• _RECORDS FOR THE EXERCISE_:
[Start of section]

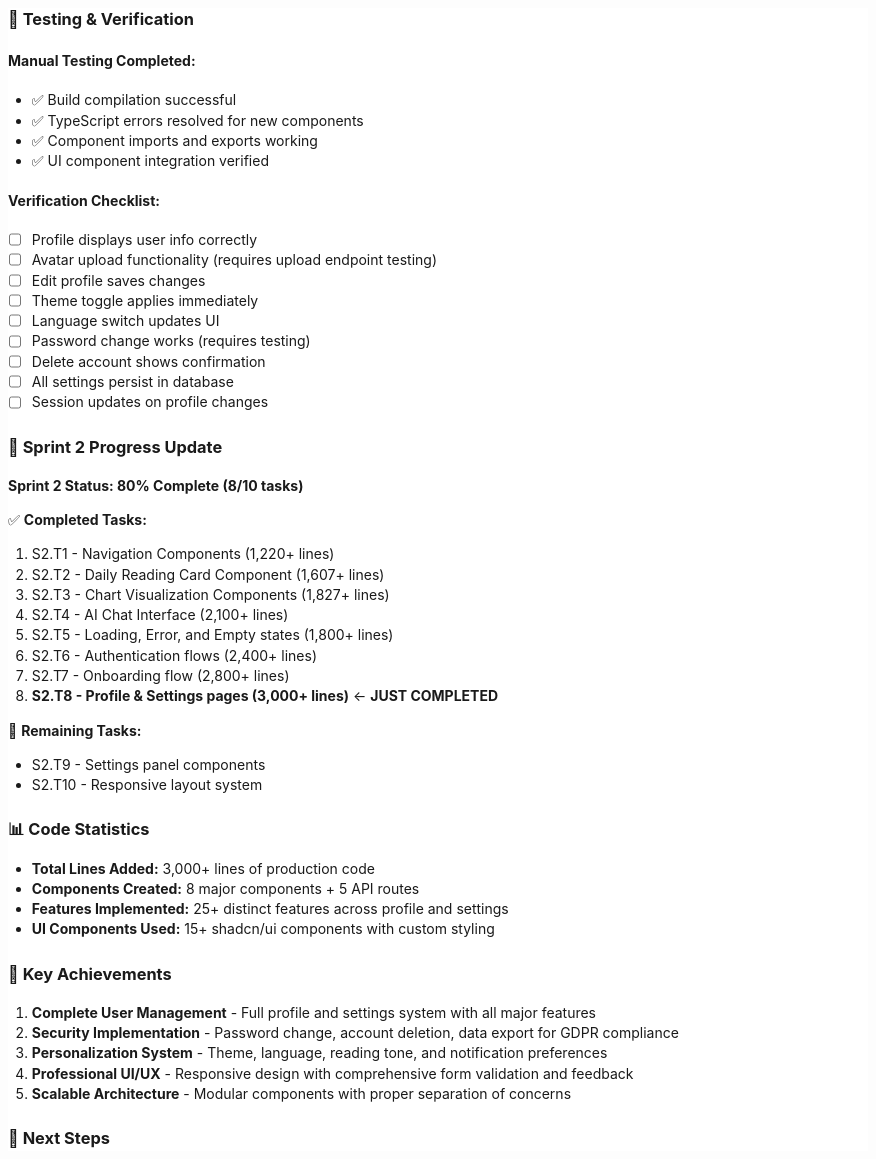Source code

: ### 🧪 **Testing & Verification**

#### **Manual Testing Completed:**
- ✅ Build compilation successful
- ✅ TypeScript errors resolved for new components
- ✅ Component imports and exports working
- ✅ UI component integration verified

#### **Verification Checklist:**
- [ ] Profile displays user info correctly
- [ ] Avatar upload functionality (requires upload endpoint testing)
- [ ] Edit profile saves changes
- [ ] Theme toggle applies immediately
- [ ] Language switch updates UI
- [ ] Password change works (requires testing)
- [ ] Delete account shows confirmation
- [ ] All settings persist in database
- [ ] Session updates on profile changes

### 🚀 **Sprint 2 Progress Update**

**Sprint 2 Status: 80% Complete (8/10 tasks)**

✅ **Completed Tasks:**
1. S2.T1 - Navigation Components (1,220+ lines)
2. S2.T2 - Daily Reading Card Component (1,607+ lines)
3. S2.T3 - Chart Visualization Components (1,827+ lines)
4. S2.T4 - AI Chat Interface (2,100+ lines)
5. S2.T5 - Loading, Error, and Empty states (1,800+ lines)
6. S2.T6 - Authentication flows (2,400+ lines)
7. S2.T7 - Onboarding flow (2,800+ lines)
8. **S2.T8 - Profile & Settings pages (3,000+ lines)** ← **JUST COMPLETED**

🔄 **Remaining Tasks:**
- S2.T9 - Settings panel components
- S2.T10 - Responsive layout system

### 📊 **Code Statistics**
- **Total Lines Added:** 3,000+ lines of production code
- **Components Created:** 8 major components + 5 API routes
- **Features Implemented:** 25+ distinct features across profile and settings
- **UI Components Used:** 15+ shadcn/ui components with custom styling

### 🎉 **Key Achievements**

1. **Complete User Management** - Full profile and settings system with all major features
2. **Security Implementation** - Password change, account deletion, data export for GDPR compliance
3. **Personalization System** - Theme, language, reading tone, and notification preferences
4. **Professional UI/UX** - Responsive design with comprehensive form validation and feedback
5. **Scalable Architecture** - Modular components with proper separation of concerns

### 🔄 **Next Steps**
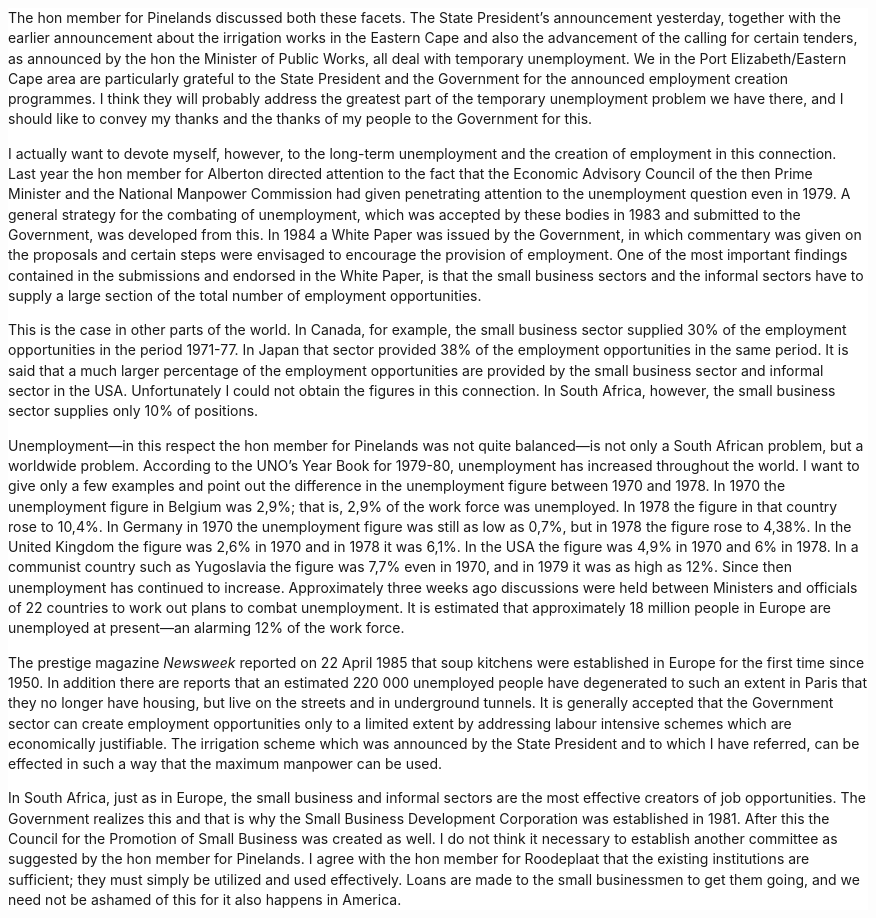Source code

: <p>The hon member for Pinelands discussed both these facets. The State President&#x2019;s announcement yesterday, together with the earlier announcement about the irrigation works in the Eastern Cape and also the advancement of the calling for certain tenders, as announced by the hon the Minister of Public Works, all deal with temporary unemployment. We in the Port Elizabeth/Eastern Cape area are particularly grateful to the State President and the Government for the announced employment creation programmes. I think they will probably address the greatest part of the temporary unemployment problem we have there, and I should like to convey my thanks and the <span class="col_5181-5182" refersTo="page_1303"/>thanks of my people to the Government for this.</p>

<p>I actually want to devote myself, however, to the long-term unemployment and the creation of employment in this connection. Last year the hon member for Alberton directed attention to the fact that the Economic Advisory Council of the then Prime Minister and the National Manpower Commission had given penetrating attention to the unemployment question even in 1979. A general strategy for the combating of unemployment, which was accepted by these bodies in 1983 and submitted to the Government, was developed from this. In 1984 a White Paper was issued by the Government, in which commentary was given on the proposals and certain steps were envisaged to encourage the provision of employment. One of the most important findings contained in the submissions and endorsed in the White Paper, is that the small business sectors and the informal sectors have to supply a large section of the total number of employment opportunities.</p>

<p>This is the case in other parts of the world. In Canada, for example, the small business sector supplied 30% of the employment opportunities in the period 1971-77. In Japan that sector provided 38% of the employment opportunities in the same period. It is said that a much larger percentage of the employment opportunities are provided by the small business sector and informal sector in the USA. Unfortunately I could not obtain the figures in this connection. In South Africa, however, the small business sector supplies only 10% of positions.</p>

<p>Unemployment&#x2014;in this respect the hon member for Pinelands was not quite balanced&#x2014;is not only a South African problem, but a worldwide problem. According to the UNO&#x2019;s Year Book for 1979-80, unemployment has increased throughout the world. I want to give only a few examples and point out the difference in the unemployment figure between 1970 and 1978. In 1970 the unemployment figure in Belgium was 2,9%; that is, 2,9% of the work force was unemployed. In 1978 the figure in that country rose to 10,4%. In Germany in 1970 the unemployment figure was still as low as 0,7%, but in 1978 the figure rose to 4,38%. In the United Kingdom the figure was 2,6% in 1970 and in 1978 it was 6,1%. In the USA the figure was 4,9% in 1970 and 6% in 1978. In a communist country such as Yugoslavia the figure was 7,7% even in 1970, and in 1979 it was as high as 12%. Since then unemployment has continued to increase. Approximately three weeks ago discussions were held between Ministers and officials of 22 countries to work out plans to combat unemployment. It is estimated that approximately 18 million people in Europe are unemployed at present&#x2014;an alarming 12% of the work force.</p>

<p>The prestige magazine <i>Newsweek</i> reported on 22 April 1985 that soup kitchens were established in Europe for the first time since 1950. In addition there are reports that an estimated 220 000 unemployed people have degenerated to such an extent in Paris that they no longer have housing, but live on the streets and in underground tunnels. It is generally accepted that the Government sector can create employment opportunities only to a limited extent by addressing labour intensive schemes which are economically justifiable. The irrigation scheme which was announced by the State President and to which I have referred, can be effected in such a way that the maximum manpower can be used.</p>

<p>In South Africa, just as in Europe, the small business and informal sectors are the most effective creators of job opportunities. The Government realizes this and that is why the Small Business Development Corporation was established in 1981. After this the Council for the Promotion of Small Business was created as well. I do not think it necessary to establish another committee as suggested by the hon member for Pinelands. I agree with the hon member for Roodeplaat that the existing institutions are sufficient; they must simply be utilized and used effectively. Loans are made to the small businessmen to get them going, and we need not be ashamed of this for it also happens in America.</p>
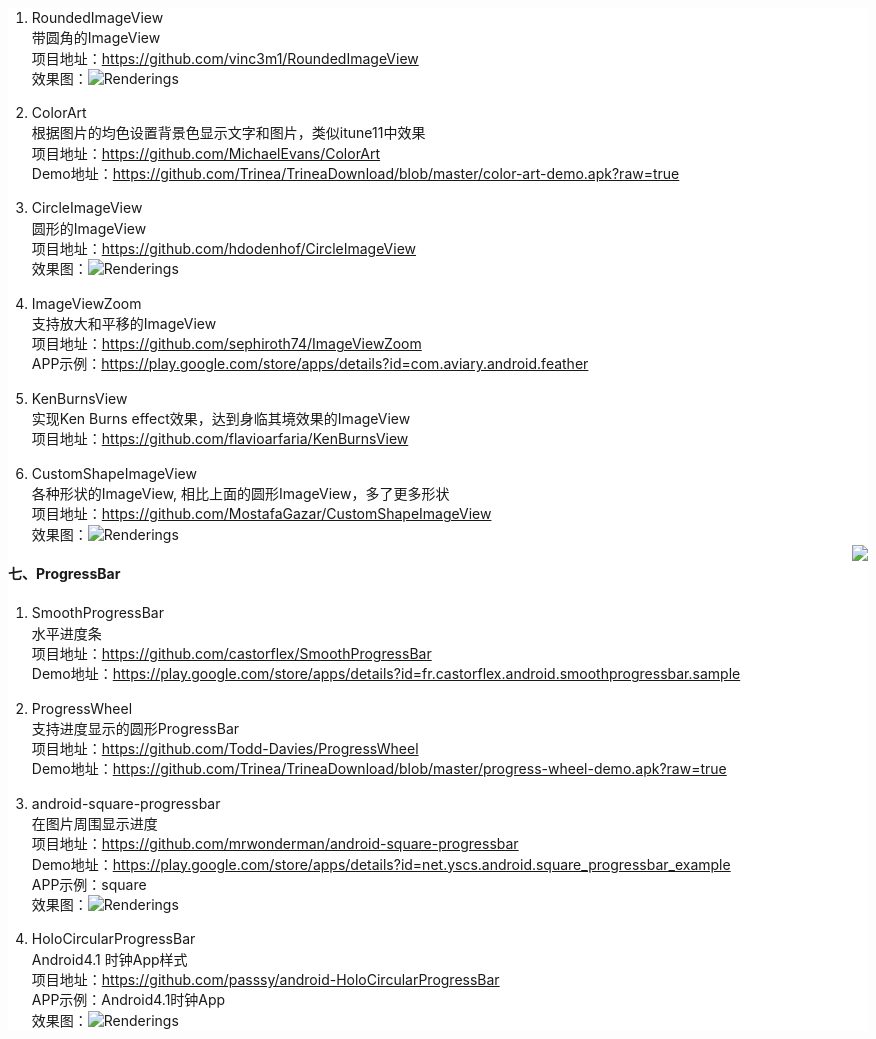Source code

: 1. RoundedImageView  
带圆角的ImageView  
项目地址：https://github.com/vinc3m1/RoundedImageView  
效果图：![Renderings](https://raw.github.com/makeramen/RoundedImageView/master/screenshot.png)  
   
1. ColorArt  
根据图片的均色设置背景色显示文字和图片，类似itune11中效果  
项目地址：https://github.com/MichaelEvans/ColorArt  
Demo地址：https://github.com/Trinea/TrineaDownload/blob/master/color-art-demo.apk?raw=true  
   
1. CircleImageView  
圆形的ImageView  
项目地址：https://github.com/hdodenhof/CircleImageView  
效果图：![Renderings](https://raw.github.com/hdodenhof/CircleImageView/master/screenshot.png)  
  
1. ImageViewZoom  
支持放大和平移的ImageView   
项目地址：https://github.com/sephiroth74/ImageViewZoom  
APP示例：https://play.google.com/store/apps/details?id=com.aviary.android.feather  
  
1. KenBurnsView  
实现Ken Burns effect效果，达到身临其境效果的ImageView   
项目地址：https://github.com/flavioarfaria/KenBurnsView  

1. CustomShapeImageView    
各种形状的ImageView, 相比上面的圆形ImageView，多了更多形状    
项目地址：https://github.com/MostafaGazar/CustomShapeImageView     
效果图：![Renderings](https://raw.github.com/MostafaGazar/CustomShapeImageView/master/Screenshot_2013-11-05-23-08-12.png)   
<a href="https://github.com/Trinea/android-open-project#%E7%9B%AE%E5%89%8D%E5%8C%85%E6%8B%AC" title="返回目录" style="width:100%"><img src="http://farm4.staticflickr.com/3737/12167413134_edcff68e22_o.png" align="right"/></a>  

#### 七、ProgressBar  
1. SmoothProgressBar  
水平进度条  
项目地址：https://github.com/castorflex/SmoothProgressBar  
Demo地址：https://play.google.com/store/apps/details?id=fr.castorflex.android.smoothprogressbar.sample  
   
1. ProgressWheel  
支持进度显示的圆形ProgressBar  
项目地址：https://github.com/Todd-Davies/ProgressWheel  
Demo地址：https://github.com/Trinea/TrineaDownload/blob/master/progress-wheel-demo.apk?raw=true  
   
1. android-square-progressbar  
在图片周围显示进度  
项目地址：https://github.com/mrwonderman/android-square-progressbar  
Demo地址：https://play.google.com/store/apps/details?id=net.yscs.android.square_progressbar_example  
APP示例：square  
效果图：![Renderings](https://googledrive.com/host/0BwESwPCuXtw7eExwSFVLQkR2TTg/newscreen1.png)  
   
1. HoloCircularProgressBar  
Android4.1 时钟App样式  
项目地址：https://github.com/passsy/android-HoloCircularProgressBar  
APP示例：Android4.1时钟App  
效果图：![Renderings](https://raw.github.com/passsy/android-HoloCircularProgressBar/master/raw/screenshot1.png)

[End of section]

• _TASK REQUIREMENTS_: Give back, unaltered, each line of the listing from the first to the line that contains "### 📊 **Code Statistics**", leaving every picture out.

• _EXERCISE RESPONSE_:
Source code

: ### 🧪 **Testing & Verification**

#### **Manual Testing Completed:**
- ✅ Build compilation successful
- ✅ TypeScript errors resolved for new components
- ✅ Component imports and exports working
- ✅ UI component integration verified

#### **Verification Checklist:**
- [ ] Profile displays user info correctly
- [ ] Avatar upload functionality (requires upload endpoint testing)
- [ ] Edit profile saves changes
- [ ] Theme toggle applies immediately
- [ ] Language switch updates UI
- [ ] Password change works (requires testing)
- [ ] Delete account shows confirmation
- [ ] All settings persist in database
- [ ] Session updates on profile changes

### 🚀 **Sprint 2 Progress Update**

**Sprint 2 Status: 80% Complete (8/10 tasks)**

✅ **Completed Tasks:**
1. S2.T1 - Navigation Components (1,220+ lines)
2. S2.T2 - Daily Reading Card Component (1,607+ lines)
3. S2.T3 - Chart Visualization Components (1,827+ lines)
4. S2.T4 - AI Chat Interface (2,100+ lines)
5. S2.T5 - Loading, Error, and Empty states (1,800+ lines)
6. S2.T6 - Authentication flows (2,400+ lines)
7. S2.T7 - Onboarding flow (2,800+ lines)
8. **S2.T8 - Profile & Settings pages (3,000+ lines)** ← **JUST COMPLETED**

🔄 **Remaining Tasks:**
- S2.T9 - Settings panel components
- S2.T10 - Responsive layout system

### 📊 **Code Statistics**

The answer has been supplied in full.